'The Revenant' - Review - Chris At The Pictures

Tuesday 19 January 2016

'The Revenant' - Review


★ ★ ★ ½ 

Our constant companion throughout The Revenant (Alejandro González Iñàrritu’s tale of a left-for-dead frontiersman) is the harsh, wounded breathing of Leonardo DiCaprio’s Hugh Glass. Mutilated in a savage bear attack and abandoned by rival and fellow pelt-hauler John Fitzgerald (Tom Hardy), Glass begins an odyssey across the frozen wastes of the West, seeking vengeance. 

The recurring motif of Glass rising after yet another rough night under the stars perfectly encapsulates the strengths and weaknesses of the film. Despite the baggage of gobsmacking on-set reports and Oscar fever, DiCaprio’s performance is startlingly captivating, often rendering one of Hollywood’s most famous faces unrecognisable behind a beard matted with blood, mud and snot. As reluctant as I am to cave to award voters’ fawning for transformative performances, there’s no denial that this portrayal is anything less than sublime. For what must constitute 80% of the run-time, Leo crawls, chokes and chews his way across stunning landscapes, at once distracting from and contributing to the savage backdrop. 

And what extraordinary savagery it is, too: not since Gareth Evan’s follow-up to The Raid has cinematic pain been so viscerally convincing. A heart-thumping battle sequence followed closely by the bear brawl set us off at a sprint before grinding to a gritty, grimy crawl. This is where the problem with our constant focus on Glass comes into play: a very grumpy man waking up in the woods can only be entertaining so many times, and the endless repetition of grumbling into scummy beard, crawling a few paces, sleeping in a horse carcass etc. drags the centre section of the film into a dangerous gutter. As with Iñàrritu’s Birdman, the twenty minutes that inspire much watch-checking and fidgeting is the clumsy ink smudge on an otherwise unsullied work.

Reference to the cinematic frame as a painting is also applicable to Emmanuel Lubezki’s cinematography. His usual penchant for long, winding takes is dotted about the piece, but far more impressive are the moments when the camera is allowed a moment of stillness, to take in exquisite vistas of looming mountain ranges and biting, jet-black rivers. Some compositions are so ingeniously striking that I’m certain no-one has ever imagined anything like them: take, for example, a shot that places us within wisps of cloud, reminded of our lofty position above and beyond Glass’s plight as he drifts between the rage of his waking hours or the calm lucidness of his recurring daydreams. 

I’m not entirely convinced that any of these surreal outcroppings actually have anything important to say about human nature and how far we are willing to go for the sake of survival, vengeance, or both, but as long as they’re so wondrously mounted, I’m quite happy to go the distance.
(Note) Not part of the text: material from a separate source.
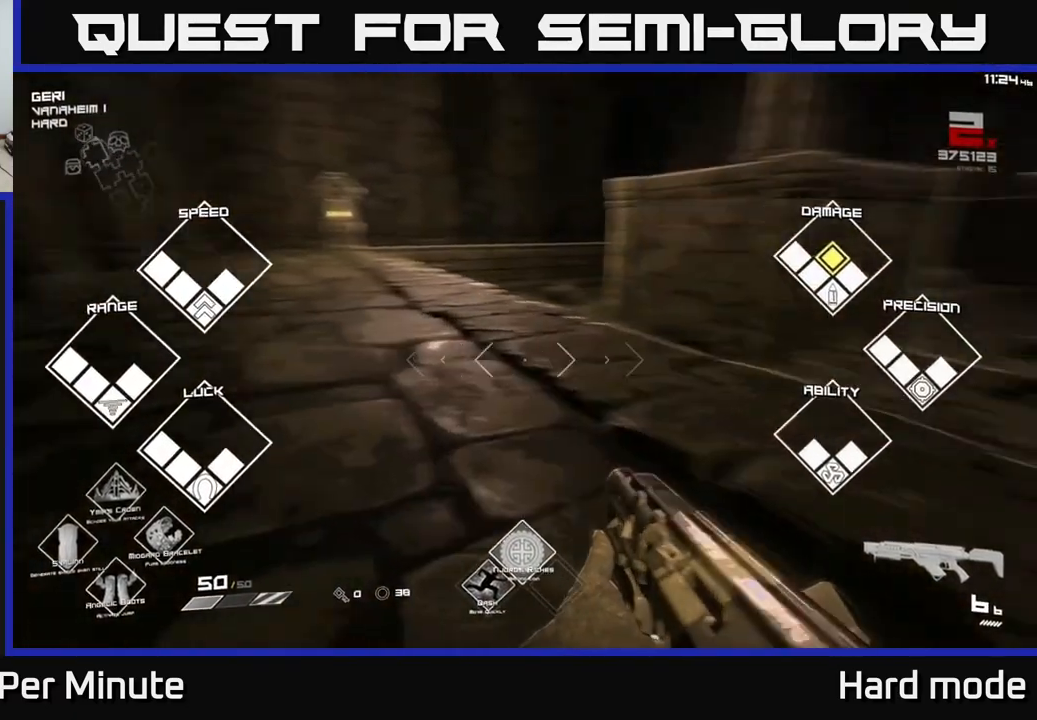
{"buttons": ["A"], "left_stick": "up-right", "right_stick": "center", "events": [[17, "left_stick", "right"], [167, "right_stick", "center"], [283, "left_stick", "up-right"], [317, "A", "down"], [383, "A", "up"], [483, "A", "down"]]}
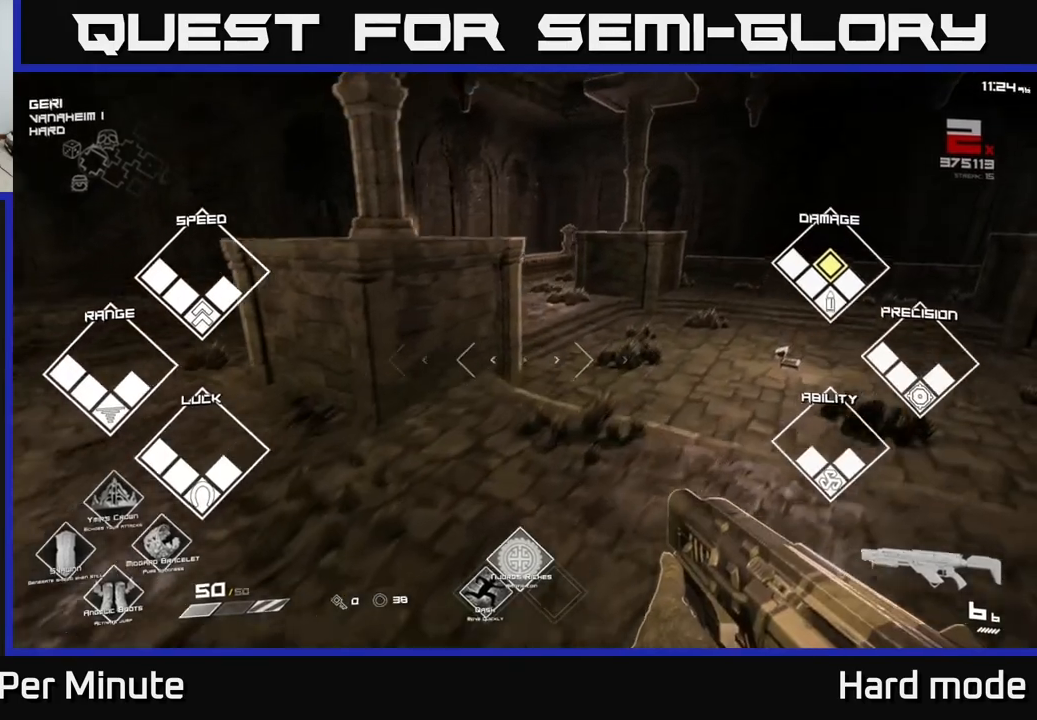
{"buttons": ["L1"], "left_stick": "up", "right_stick": "center", "events": [[100, "A", "up"], [167, "left_stick", "up"], [300, "right_stick", "right"], [333, "L1", "down"], [433, "right_stick", "center"]]}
With DiCaprio’s much pined-for Oscar pretty much a dead cert at this point, recognition of other great turns in the film is massively lacking to the point of negligence. Hardy has sported roles like this before, and his overwrought southern accent distracts from the great supporting work being done by Domhnall Gleeson as Glass’s sympathetic superior officer. Will Poulter also does well in a role which finally allowed me to see more of his talent and less of his eyebrows. In the midst of a film so often obsessed with unwashed hair, soggy fur and torn fabrics, this is not something to be undervalued. For all the muscular violence, ice-cold tone and stark imagery, the character-driven elements of The Revenant are what push it above a mere endurance test and into the realm of warm-blooded, human storytelling.